* RECORDS SUPPLIED
"""

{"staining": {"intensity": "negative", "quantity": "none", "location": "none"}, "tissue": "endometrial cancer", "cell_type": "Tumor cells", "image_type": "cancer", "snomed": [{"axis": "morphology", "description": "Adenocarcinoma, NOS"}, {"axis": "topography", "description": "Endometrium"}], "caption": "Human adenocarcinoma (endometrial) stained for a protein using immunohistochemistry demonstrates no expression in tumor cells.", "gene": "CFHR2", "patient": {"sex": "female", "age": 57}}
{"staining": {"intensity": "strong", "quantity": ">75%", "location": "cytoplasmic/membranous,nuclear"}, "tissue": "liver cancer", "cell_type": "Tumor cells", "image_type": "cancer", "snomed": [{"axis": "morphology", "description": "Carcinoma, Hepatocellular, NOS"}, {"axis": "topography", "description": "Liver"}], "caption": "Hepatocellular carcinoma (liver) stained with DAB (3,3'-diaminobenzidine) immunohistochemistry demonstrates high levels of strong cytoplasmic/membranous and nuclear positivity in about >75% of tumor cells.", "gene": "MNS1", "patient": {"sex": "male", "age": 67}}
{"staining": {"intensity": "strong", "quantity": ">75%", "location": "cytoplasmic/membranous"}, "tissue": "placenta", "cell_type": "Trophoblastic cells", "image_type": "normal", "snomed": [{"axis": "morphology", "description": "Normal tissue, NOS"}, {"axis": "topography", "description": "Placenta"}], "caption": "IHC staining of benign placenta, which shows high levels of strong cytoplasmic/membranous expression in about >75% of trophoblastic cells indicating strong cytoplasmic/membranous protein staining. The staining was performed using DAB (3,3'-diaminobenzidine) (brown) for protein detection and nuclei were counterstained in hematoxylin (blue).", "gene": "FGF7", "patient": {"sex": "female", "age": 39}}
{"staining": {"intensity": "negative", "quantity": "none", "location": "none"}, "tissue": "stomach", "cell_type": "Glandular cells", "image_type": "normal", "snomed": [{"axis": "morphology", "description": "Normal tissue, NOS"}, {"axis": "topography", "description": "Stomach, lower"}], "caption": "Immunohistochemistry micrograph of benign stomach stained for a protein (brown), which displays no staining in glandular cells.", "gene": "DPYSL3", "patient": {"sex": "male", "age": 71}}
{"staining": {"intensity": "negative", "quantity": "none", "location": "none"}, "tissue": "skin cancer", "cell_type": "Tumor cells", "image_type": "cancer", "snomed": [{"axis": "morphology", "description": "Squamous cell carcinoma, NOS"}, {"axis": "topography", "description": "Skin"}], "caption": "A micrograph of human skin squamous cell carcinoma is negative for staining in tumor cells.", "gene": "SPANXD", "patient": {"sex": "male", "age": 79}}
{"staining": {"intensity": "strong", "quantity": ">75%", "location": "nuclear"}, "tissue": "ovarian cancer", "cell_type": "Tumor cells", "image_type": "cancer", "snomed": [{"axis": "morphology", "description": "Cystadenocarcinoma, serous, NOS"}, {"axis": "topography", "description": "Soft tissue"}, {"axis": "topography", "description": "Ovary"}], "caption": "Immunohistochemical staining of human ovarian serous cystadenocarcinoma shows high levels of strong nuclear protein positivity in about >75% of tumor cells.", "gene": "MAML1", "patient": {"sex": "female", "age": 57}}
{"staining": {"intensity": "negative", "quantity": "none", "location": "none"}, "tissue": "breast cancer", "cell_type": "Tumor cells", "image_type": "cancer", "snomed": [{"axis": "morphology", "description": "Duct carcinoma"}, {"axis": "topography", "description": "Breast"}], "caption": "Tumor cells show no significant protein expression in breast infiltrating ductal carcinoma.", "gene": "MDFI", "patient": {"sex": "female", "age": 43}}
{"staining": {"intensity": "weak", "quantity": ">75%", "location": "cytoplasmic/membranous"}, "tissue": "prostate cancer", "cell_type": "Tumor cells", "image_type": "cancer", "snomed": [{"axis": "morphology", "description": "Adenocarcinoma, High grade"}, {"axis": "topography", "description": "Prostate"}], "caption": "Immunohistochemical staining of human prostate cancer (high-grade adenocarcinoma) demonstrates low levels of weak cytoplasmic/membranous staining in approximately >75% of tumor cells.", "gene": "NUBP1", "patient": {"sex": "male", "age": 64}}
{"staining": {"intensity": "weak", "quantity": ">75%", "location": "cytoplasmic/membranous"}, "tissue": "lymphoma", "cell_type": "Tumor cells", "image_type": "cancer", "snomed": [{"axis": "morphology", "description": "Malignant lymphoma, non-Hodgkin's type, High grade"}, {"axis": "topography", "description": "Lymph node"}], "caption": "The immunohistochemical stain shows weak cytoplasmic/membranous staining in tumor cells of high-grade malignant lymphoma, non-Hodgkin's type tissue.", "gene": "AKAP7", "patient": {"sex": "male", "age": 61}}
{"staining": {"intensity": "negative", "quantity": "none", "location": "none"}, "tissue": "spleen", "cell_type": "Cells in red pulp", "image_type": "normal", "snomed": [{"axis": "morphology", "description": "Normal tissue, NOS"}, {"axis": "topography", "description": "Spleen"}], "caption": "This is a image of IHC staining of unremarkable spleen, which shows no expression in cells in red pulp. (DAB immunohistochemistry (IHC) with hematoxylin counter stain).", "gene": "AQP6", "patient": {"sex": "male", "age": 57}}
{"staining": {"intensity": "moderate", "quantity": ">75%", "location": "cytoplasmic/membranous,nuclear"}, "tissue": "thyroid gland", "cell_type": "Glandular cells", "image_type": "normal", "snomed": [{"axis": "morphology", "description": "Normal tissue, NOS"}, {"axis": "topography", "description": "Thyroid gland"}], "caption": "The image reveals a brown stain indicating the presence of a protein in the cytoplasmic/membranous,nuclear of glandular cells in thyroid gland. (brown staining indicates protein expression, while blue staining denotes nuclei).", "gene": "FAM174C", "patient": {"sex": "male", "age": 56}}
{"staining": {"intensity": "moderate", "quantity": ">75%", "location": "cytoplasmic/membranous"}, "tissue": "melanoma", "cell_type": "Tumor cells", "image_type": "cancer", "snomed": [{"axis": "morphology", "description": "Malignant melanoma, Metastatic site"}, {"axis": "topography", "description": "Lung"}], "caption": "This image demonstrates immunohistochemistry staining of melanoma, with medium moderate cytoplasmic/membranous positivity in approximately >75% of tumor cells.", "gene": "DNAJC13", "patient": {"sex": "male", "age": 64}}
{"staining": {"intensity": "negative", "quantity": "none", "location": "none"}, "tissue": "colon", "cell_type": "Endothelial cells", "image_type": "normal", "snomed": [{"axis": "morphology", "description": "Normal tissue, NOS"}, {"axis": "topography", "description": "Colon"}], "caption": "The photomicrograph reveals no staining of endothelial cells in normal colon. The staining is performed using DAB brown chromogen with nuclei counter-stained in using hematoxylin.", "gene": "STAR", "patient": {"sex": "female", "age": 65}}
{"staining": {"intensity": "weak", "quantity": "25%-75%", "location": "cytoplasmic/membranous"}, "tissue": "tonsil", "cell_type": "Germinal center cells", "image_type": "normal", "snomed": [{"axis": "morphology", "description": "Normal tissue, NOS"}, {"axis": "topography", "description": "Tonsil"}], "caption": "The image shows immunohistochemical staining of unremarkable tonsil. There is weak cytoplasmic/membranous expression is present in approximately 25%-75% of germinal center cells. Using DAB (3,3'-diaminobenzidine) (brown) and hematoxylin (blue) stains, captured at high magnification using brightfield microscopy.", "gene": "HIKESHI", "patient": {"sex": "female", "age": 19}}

"""

With the line containing "staining of benign" as the last one, please set down exactly the lines of the records above from their very first line, and nothing more.

{"staining": {"intensity": "negative", "quantity": "none", "location": "none"}, "tissue": "endometrial cancer", "cell_type": "Tumor cells", "image_type": "cancer", "snomed": [{"axis": "morphology", "description": "Adenocarcinoma, NOS"}, {"axis": "topography", "description": "Endometrium"}], "caption": "Human adenocarcinoma (endometrial) stained for a protein using immunohistochemistry demonstrates no expression in tumor cells.", "gene": "CFHR2", "patient": {"sex": "female", "age": 57}}
{"staining": {"intensity": "strong", "quantity": ">75%", "location": "cytoplasmic/membranous,nuclear"}, "tissue": "liver cancer", "cell_type": "Tumor cells", "image_type": "cancer", "snomed": [{"axis": "morphology", "description": "Carcinoma, Hepatocellular, NOS"}, {"axis": "topography", "description": "Liver"}], "caption": "Hepatocellular carcinoma (liver) stained with DAB (3,3'-diaminobenzidine) immunohistochemistry demonstrates high levels of strong cytoplasmic/membranous and nuclear positivity in about >75% of tumor cells.", "gene": "MNS1", "patient": {"sex": "male", "age": 67}}
{"staining": {"intensity": "strong", "quantity": ">75%", "location": "cytoplasmic/membranous"}, "tissue": "placenta", "cell_type": "Trophoblastic cells", "image_type": "normal", "snomed": [{"axis": "morphology", "description": "Normal tissue, NOS"}, {"axis": "topography", "description": "Placenta"}], "caption": "IHC staining of benign placenta, which shows high levels of strong cytoplasmic/membranous expression in about >75% of trophoblastic cells indicating strong cytoplasmic/membranous protein staining. The staining was performed using DAB (3,3'-diaminobenzidine) (brown) for protein detection and nuclei were counterstained in hematoxylin (blue).", "gene": "FGF7", "patient": {"sex": "female", "age": 39}}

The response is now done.